So what has value? Value comes in what I can't find easily. The number one
thing missing from the equation any time someone pitches me an idea is some
modicum of effort. You may not be able to code, but there are plenty of other
things you can do. How much effort have you put in to outlining your idea?
Outline your product. Outline its features. Outline its appearance. Spell out
the business side in detail. Calculate a burn rate. What other capital
investments will you have to make? Who else is in the space? The more detail
you have, the more dedication you appear to have.

Beyond that, recognize that your idea might not be appealing to a programmer.
Programmers aren't excited by the same things that business developers are. We
don't want to implement yet another social business app, even if it does
target a niche that "no one else is even paying any attention to!" If your
idea isn't technically interesting, your pool of potential developer targets
just got cut in half, and the pool of _talented_ developer targets just got
cut by a factor of ten.

Develop your idea and share it. Don't fall in to the trap of believing that
your idea is unique and requires protection. I don't sign NDAs. Period. I
don't sign them because you have nothing I want, and I have everything you
want. Remember, I don't want to hear your idea. Show me your idea and all the
effort you put in to it. If it's enough, I'll work with you. I'm not going to
steal your idea because I've tried to do it all myself before and it doesn't
work.

------
abyssknight
An idea is worth nothing. Execution is everything. Either pay someone and
bring them on board, or learn it yourself. No one works for free, and that's
an important thing to remember. They will either want cash or a percentage --
remember to get that in writing too.

------
petervandijck
b) you can meet students in universities.

Also, realize that _everyone_ has ideas for an app. Everyone. You need to
build the ability to execute. That can be by coding yourself, by outsourcing,
by finding people that work for free (good luck), etc. Without the ability to
execute, ideas are worth zero.

Learning to code probably won't make you a good coder, BUT it will make it
much easier for you to find and talk to good coders. That's worth investing a
few months in at the beginning of your career, it will pay off handsomely. Do
it. Just get a book that you like in your local bookstore.

------
phamilton
You could learn it. But you should also realize the value in specialization.
Your app idea isn't worth much.
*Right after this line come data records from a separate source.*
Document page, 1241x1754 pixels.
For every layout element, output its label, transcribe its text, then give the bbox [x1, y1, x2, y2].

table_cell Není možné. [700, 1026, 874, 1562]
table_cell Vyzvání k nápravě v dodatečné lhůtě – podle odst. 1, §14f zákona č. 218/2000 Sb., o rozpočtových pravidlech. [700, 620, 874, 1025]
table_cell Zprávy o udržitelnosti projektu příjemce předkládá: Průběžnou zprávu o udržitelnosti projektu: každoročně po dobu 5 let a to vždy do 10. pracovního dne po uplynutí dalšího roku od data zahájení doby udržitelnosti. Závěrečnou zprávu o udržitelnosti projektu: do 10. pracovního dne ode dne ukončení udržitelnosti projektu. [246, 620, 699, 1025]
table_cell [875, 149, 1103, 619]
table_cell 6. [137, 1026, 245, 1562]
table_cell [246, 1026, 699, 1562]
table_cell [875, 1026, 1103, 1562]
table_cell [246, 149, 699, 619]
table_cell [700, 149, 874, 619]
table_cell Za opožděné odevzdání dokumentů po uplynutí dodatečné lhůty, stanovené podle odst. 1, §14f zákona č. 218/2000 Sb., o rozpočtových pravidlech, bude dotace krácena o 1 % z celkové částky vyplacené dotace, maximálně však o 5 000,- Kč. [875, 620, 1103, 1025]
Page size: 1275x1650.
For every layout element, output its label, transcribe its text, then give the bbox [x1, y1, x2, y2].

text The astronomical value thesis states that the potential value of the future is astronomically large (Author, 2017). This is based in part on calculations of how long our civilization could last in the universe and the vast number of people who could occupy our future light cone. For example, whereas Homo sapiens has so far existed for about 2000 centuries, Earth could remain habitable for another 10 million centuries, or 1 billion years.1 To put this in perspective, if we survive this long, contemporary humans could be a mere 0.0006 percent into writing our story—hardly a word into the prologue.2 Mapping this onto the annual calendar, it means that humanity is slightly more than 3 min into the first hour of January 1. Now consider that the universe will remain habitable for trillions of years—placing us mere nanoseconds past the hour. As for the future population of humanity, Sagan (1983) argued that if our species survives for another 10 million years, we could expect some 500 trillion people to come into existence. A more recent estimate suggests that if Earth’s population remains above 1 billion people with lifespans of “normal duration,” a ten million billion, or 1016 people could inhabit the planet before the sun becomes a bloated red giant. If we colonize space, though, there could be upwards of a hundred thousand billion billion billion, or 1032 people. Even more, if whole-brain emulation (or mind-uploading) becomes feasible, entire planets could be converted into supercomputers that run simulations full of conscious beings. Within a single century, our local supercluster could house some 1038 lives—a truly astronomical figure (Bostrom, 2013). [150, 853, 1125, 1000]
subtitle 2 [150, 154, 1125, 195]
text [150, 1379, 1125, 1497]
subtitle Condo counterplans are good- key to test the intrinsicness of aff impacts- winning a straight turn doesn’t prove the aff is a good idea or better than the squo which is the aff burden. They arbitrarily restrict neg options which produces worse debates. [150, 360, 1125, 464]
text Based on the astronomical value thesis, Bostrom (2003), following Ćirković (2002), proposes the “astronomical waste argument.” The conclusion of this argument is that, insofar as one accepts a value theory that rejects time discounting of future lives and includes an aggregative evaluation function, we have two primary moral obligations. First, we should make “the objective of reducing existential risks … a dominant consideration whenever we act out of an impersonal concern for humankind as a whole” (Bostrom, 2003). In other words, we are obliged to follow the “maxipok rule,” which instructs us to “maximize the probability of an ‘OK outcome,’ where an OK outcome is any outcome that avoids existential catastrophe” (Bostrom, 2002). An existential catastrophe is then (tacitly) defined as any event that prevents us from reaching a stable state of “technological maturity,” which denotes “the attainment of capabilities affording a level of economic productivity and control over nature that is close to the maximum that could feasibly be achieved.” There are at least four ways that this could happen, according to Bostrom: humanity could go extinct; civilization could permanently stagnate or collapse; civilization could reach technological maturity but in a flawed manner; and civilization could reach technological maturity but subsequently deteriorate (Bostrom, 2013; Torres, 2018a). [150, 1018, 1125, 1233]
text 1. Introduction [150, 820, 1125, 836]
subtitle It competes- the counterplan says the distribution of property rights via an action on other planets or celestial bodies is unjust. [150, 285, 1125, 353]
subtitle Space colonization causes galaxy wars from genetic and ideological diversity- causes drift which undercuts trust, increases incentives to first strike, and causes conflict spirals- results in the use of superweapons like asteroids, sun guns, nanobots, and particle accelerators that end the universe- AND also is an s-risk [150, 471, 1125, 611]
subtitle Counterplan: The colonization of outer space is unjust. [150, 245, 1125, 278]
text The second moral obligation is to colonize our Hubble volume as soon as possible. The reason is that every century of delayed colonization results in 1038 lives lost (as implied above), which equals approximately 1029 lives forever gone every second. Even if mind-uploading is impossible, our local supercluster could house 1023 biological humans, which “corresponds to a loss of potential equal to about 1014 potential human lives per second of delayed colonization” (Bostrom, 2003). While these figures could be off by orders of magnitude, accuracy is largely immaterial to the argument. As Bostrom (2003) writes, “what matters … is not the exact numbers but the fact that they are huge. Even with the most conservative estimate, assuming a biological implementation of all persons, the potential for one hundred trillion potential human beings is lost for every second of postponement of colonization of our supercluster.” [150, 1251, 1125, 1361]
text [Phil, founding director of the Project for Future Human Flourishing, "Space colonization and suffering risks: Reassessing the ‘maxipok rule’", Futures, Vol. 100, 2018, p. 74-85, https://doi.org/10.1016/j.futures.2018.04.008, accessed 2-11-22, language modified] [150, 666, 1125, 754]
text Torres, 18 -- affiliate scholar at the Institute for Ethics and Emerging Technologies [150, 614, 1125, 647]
What should be worth something is your ability
to sell that idea. Your ability to market it into something people want.

I think there's a balance between guarding a good idea and being paranoid
someone is going to steal it. Talk to people about your app idea. Be
passionate about it. If it's really a good idea and it's something you are
serious about, people will mention it to friends who may be willing to work
with you.

------
arn
realistically, you need to learn how to code or earn enough money to pay
someone.

No one who is able to is going to want to write an app based on your idea for
partial equity. People who can program have their own ideas that they are more
passionate about.

------
greenlblue
Suck it up and learn. It's not hard. There are plenty of books to get you
started so just pick one and start.

------
granata
By the time you learn how to code well, someone else will have brought your
idea to market with better execution. Stick to what you're good at (business
in your case) and hire a programmer to do what he is good at.

I'm not a programmer, but it didn't keep me from releasing Audio Footnote
(audiofootnote.com).